This blog was first published by the College of Arts on 05 April 2023.
Hard on the heels of the University of Sydney’s Vice-Chancellor visit to build links with UofG, cooperation is in evidence work on the creative digital economy.
Professor Philip Schlesinger, who is leading the Glasgow end of a current Partnership Collaboration with the University of Sydney, organised an invitation-only symposium in the ARC on 29-30 March on ‘Policy Futures for the Digital Creative Economy’.
This showcased cutting-edge research at the Centre for Cultural Policy Research and CREATe, the UK Copyright and Creative Economy Centre, as well as that of our Sydney counterparts.
Professor Schlesinger of the School of Culture & Creative Arts and Deputy Director of CREATe, said: “This really worked as an encounter across disciplinary boundaries and diverse interests. It took off spectacularly during in-depth exchanges on policy and research between academic researchers, a legislator, and regulators from Ofcom and the Competition and Markets Authority. It was a rare, unbridled, private conversation, and the more valuable for that. As a foundational encounter, this visit from Sydney, and our colleagues from Université Paris-Dauphine, has set the stage for further developments.”
Professor Terry Flew, University of Sydney’s leading analyst of digital change, opened the symposium with a lecture on Australian cultural policy. Future-oriented contributions around the table ranged across algorithms, creativity and AI, creative labour, copyright, climate change, sports media, new challenges facing regulation, and public service media.

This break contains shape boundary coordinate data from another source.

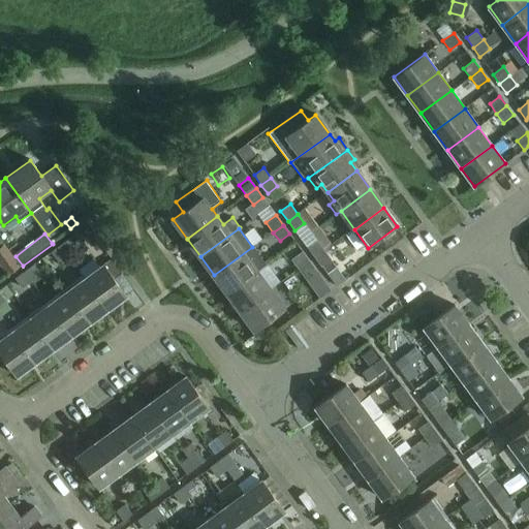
[(60,245),(68,255),(78,248),(69,238),(60,245)]
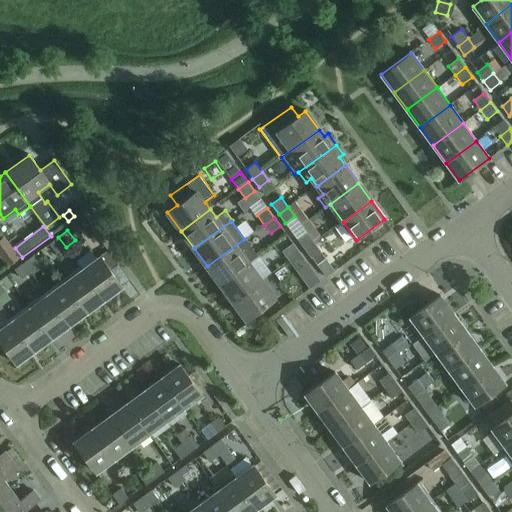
[(314,243),(307,233),(297,240),(305,249),(314,243)]
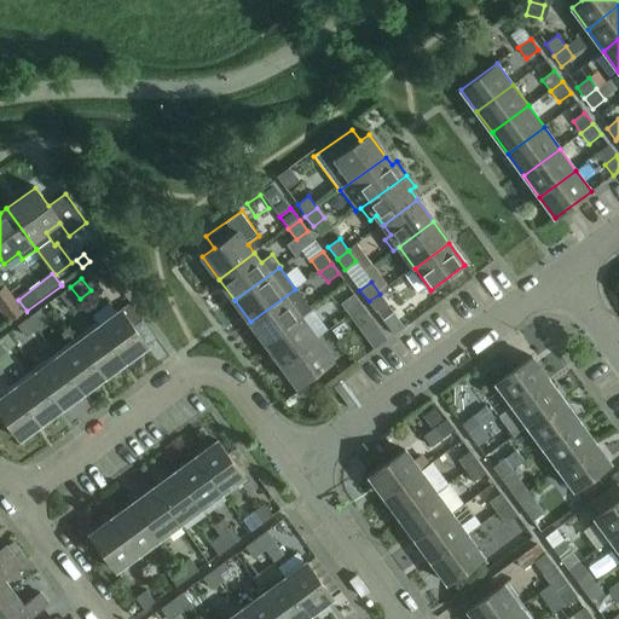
[(80,299),(70,287),(59,295),(69,307),(80,299)]
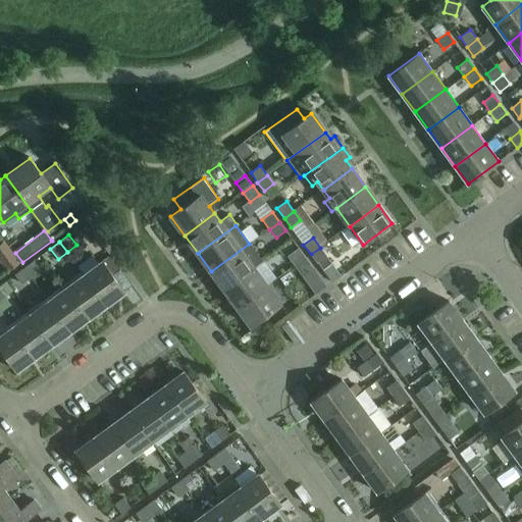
[(0,260),(8,271),(19,263),(5,244),(0,247),(0,260)]
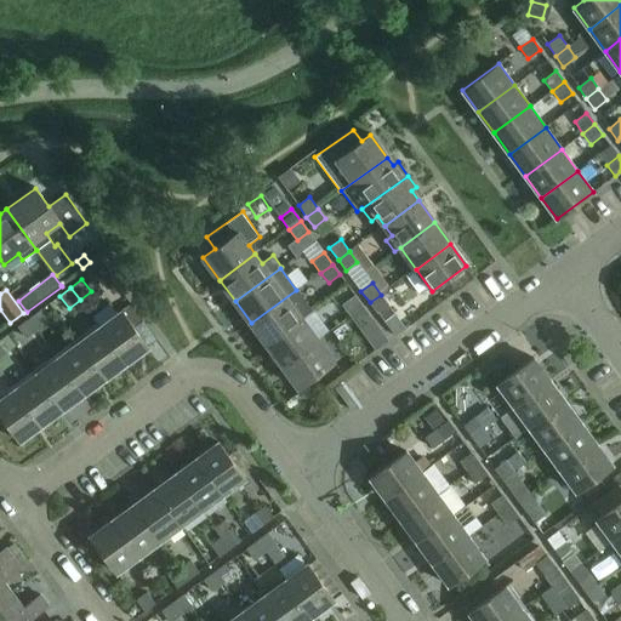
[(312,312),(296,290),(251,323),(267,345),(302,319),(312,312)]
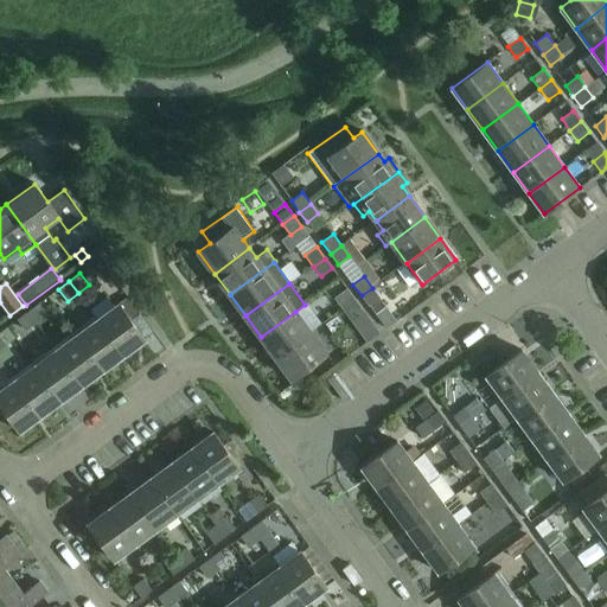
[(344,308),(356,300),(347,288),(336,296),(344,308)]
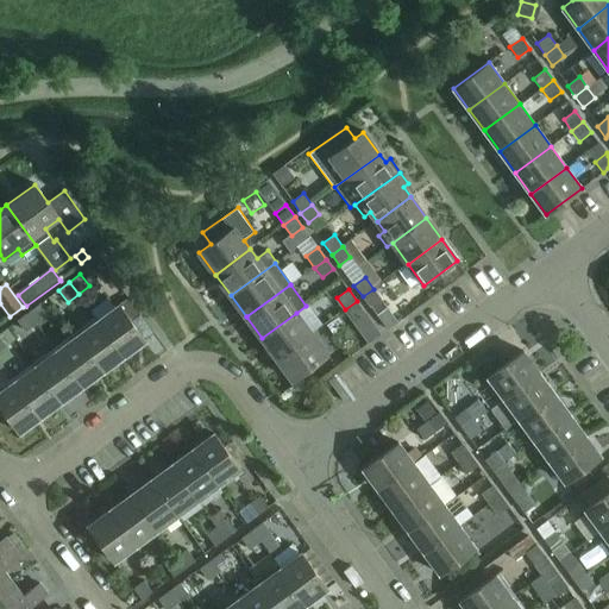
[(374,289),(363,296),(370,307),(371,306),(383,322),(393,314),(374,289)]
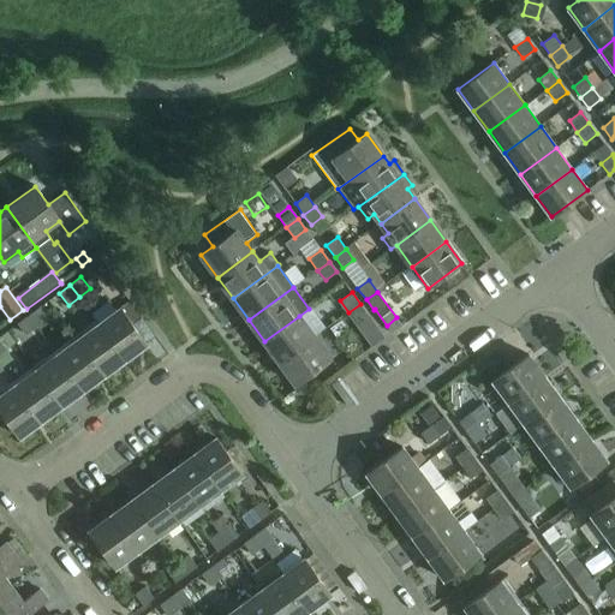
[(368,315),(360,304),(348,312),(357,323),(368,315)]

The ARC programme kicked off with a public lecture on 28 March by University of Sydney’s Professor John Hartley, a leading international figure in media and cultural studies. His lecture was titled “‘Present at their own making’: In the era of global-digital media, how do we make a pan-demic class?”. The lecture opened an intense debate with the audience on whether a new problem-solving class could address the climate crisis and other global problems.